Assignment: The expected result is the full listing, retyped exactly, without a single picture.
####
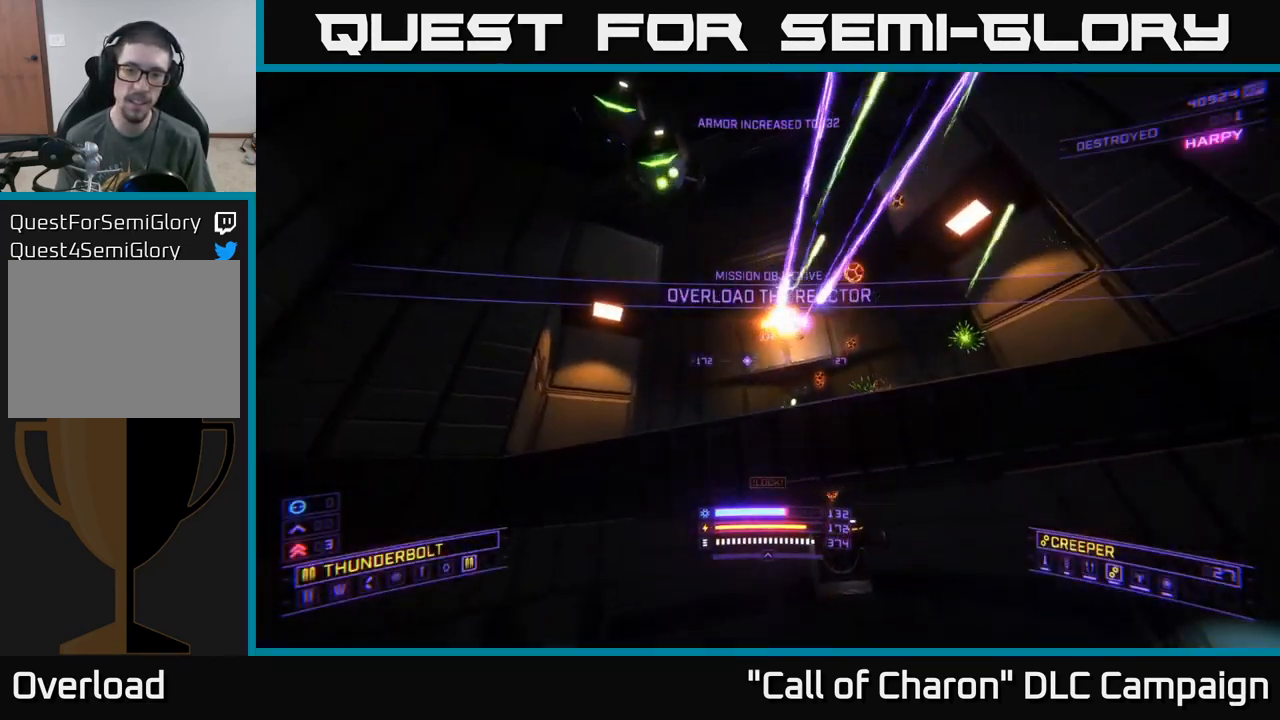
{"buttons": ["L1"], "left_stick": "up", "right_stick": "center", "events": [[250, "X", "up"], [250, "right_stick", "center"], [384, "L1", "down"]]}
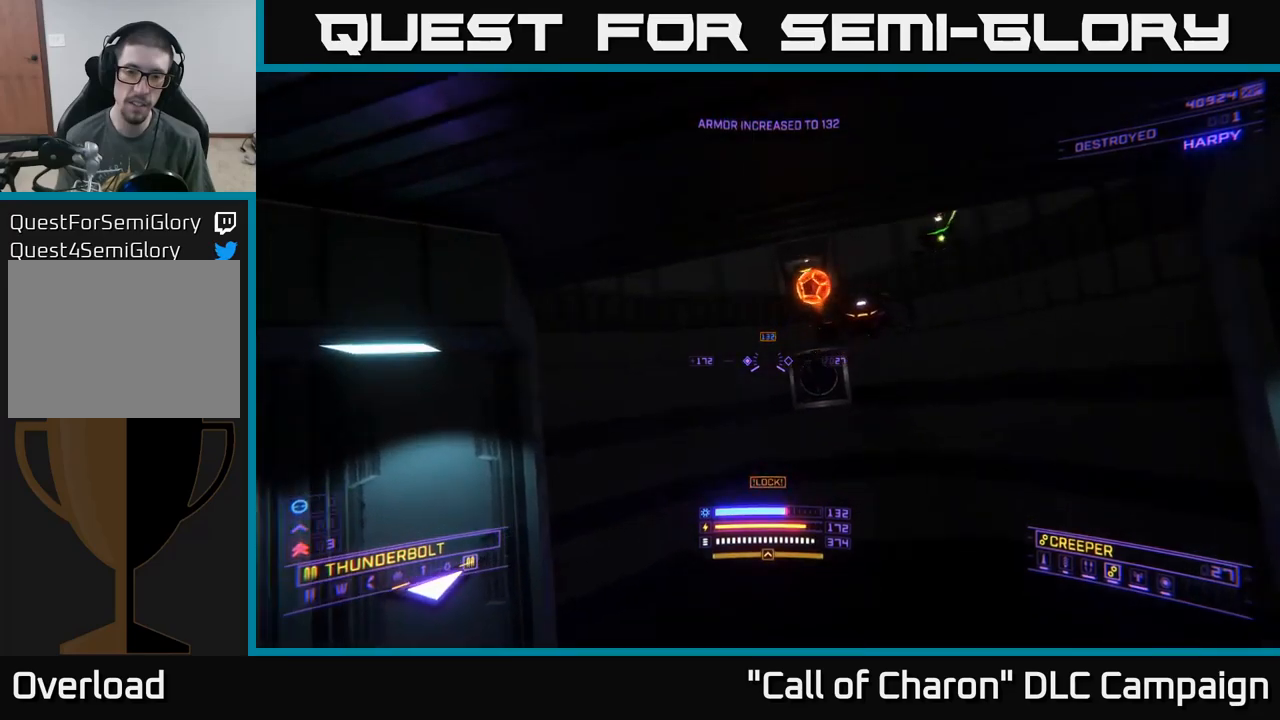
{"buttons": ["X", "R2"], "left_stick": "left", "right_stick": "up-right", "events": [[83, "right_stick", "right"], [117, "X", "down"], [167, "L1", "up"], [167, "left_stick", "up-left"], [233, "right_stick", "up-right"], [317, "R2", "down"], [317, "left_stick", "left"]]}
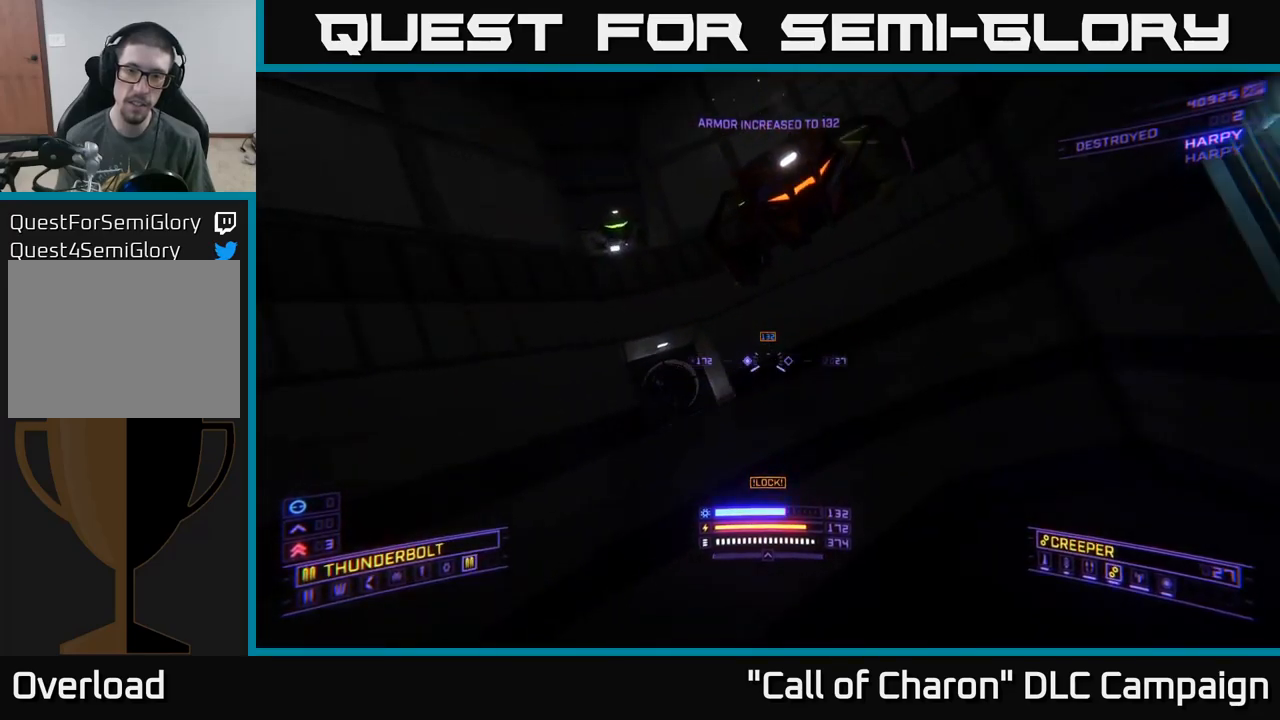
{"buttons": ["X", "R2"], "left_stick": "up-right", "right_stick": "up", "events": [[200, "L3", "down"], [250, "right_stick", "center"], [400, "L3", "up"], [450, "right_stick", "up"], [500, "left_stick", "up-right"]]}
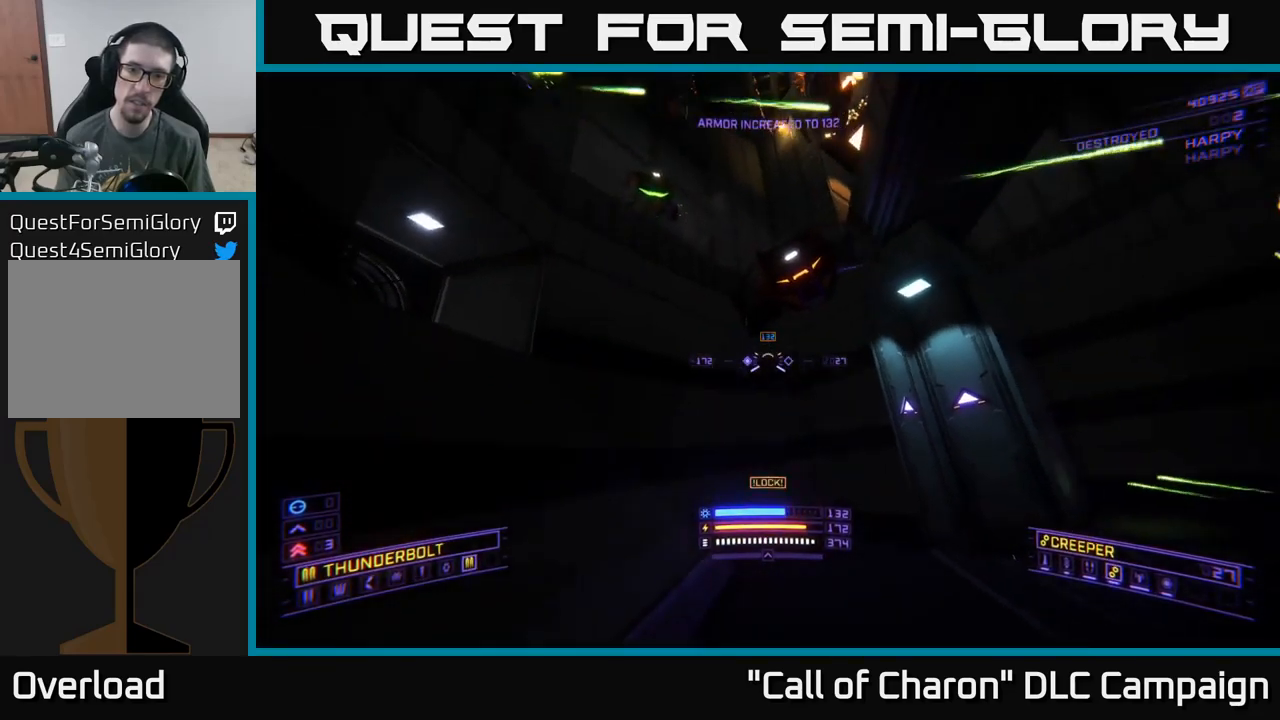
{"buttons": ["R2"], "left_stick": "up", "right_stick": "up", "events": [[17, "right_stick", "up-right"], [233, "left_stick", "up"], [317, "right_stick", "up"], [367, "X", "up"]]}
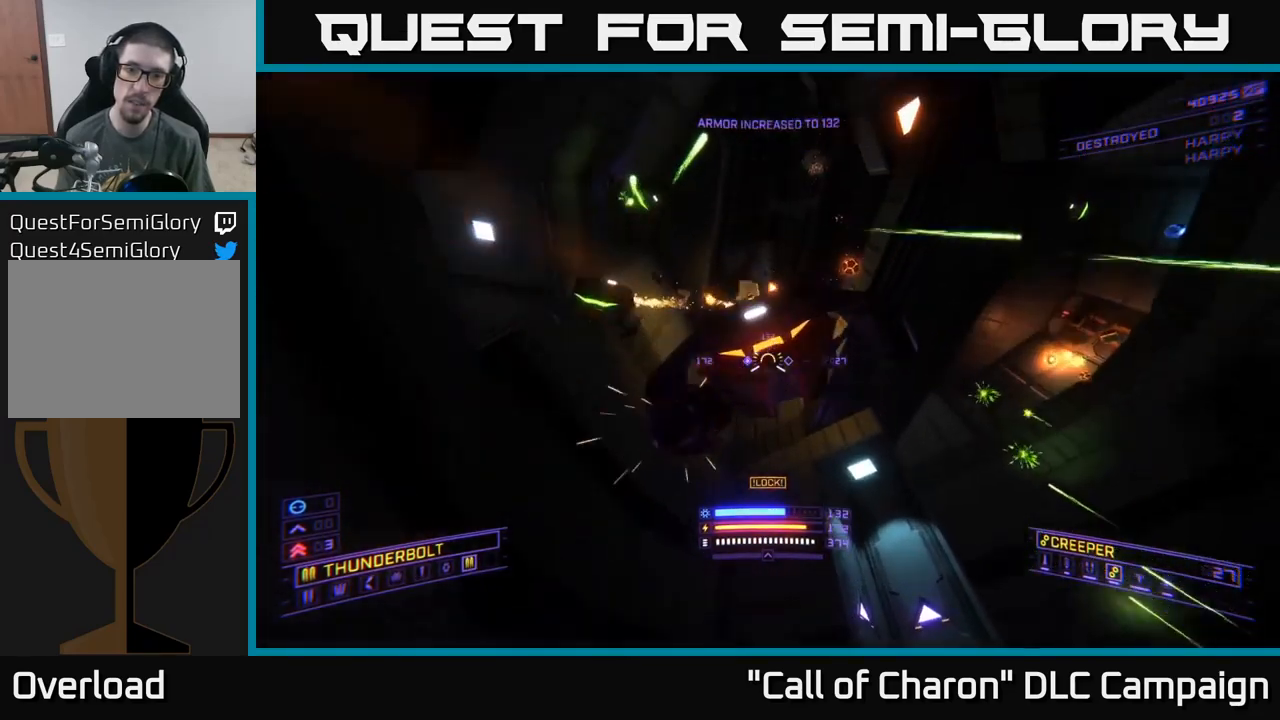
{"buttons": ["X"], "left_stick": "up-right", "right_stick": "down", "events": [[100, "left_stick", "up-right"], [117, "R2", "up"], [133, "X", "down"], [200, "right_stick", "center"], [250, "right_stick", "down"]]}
####
Completed task:
{"buttons": ["L1"], "left_stick": "up", "right_stick": "center", "events": [[250, "X", "up"], [250, "right_stick", "center"], [384, "L1", "down"]]}
{"buttons": ["X", "R2"], "left_stick": "left", "right_stick": "up-right", "events": [[83, "right_stick", "right"], [117, "X", "down"], [167, "L1", "up"], [167, "left_stick", "up-left"], [233, "right_stick", "up-right"], [317, "R2", "down"], [317, "left_stick", "left"]]}
{"buttons": ["X", "R2"], "left_stick": "up-right", "right_stick": "up", "events": [[200, "L3", "down"], [250, "right_stick", "center"], [400, "L3", "up"], [450, "right_stick", "up"], [500, "left_stick", "up-right"]]}
{"buttons": ["R2"], "left_stick": "up", "right_stick": "up", "events": [[17, "right_stick", "up-right"], [233, "left_stick", "up"], [317, "right_stick", "up"], [367, "X", "up"]]}
{"buttons": ["X"], "left_stick": "up-right", "right_stick": "down", "events": [[100, "left_stick", "up-right"], [117, "R2", "up"], [133, "X", "down"], [200, "right_stick", "center"], [250, "right_stick", "down"]]}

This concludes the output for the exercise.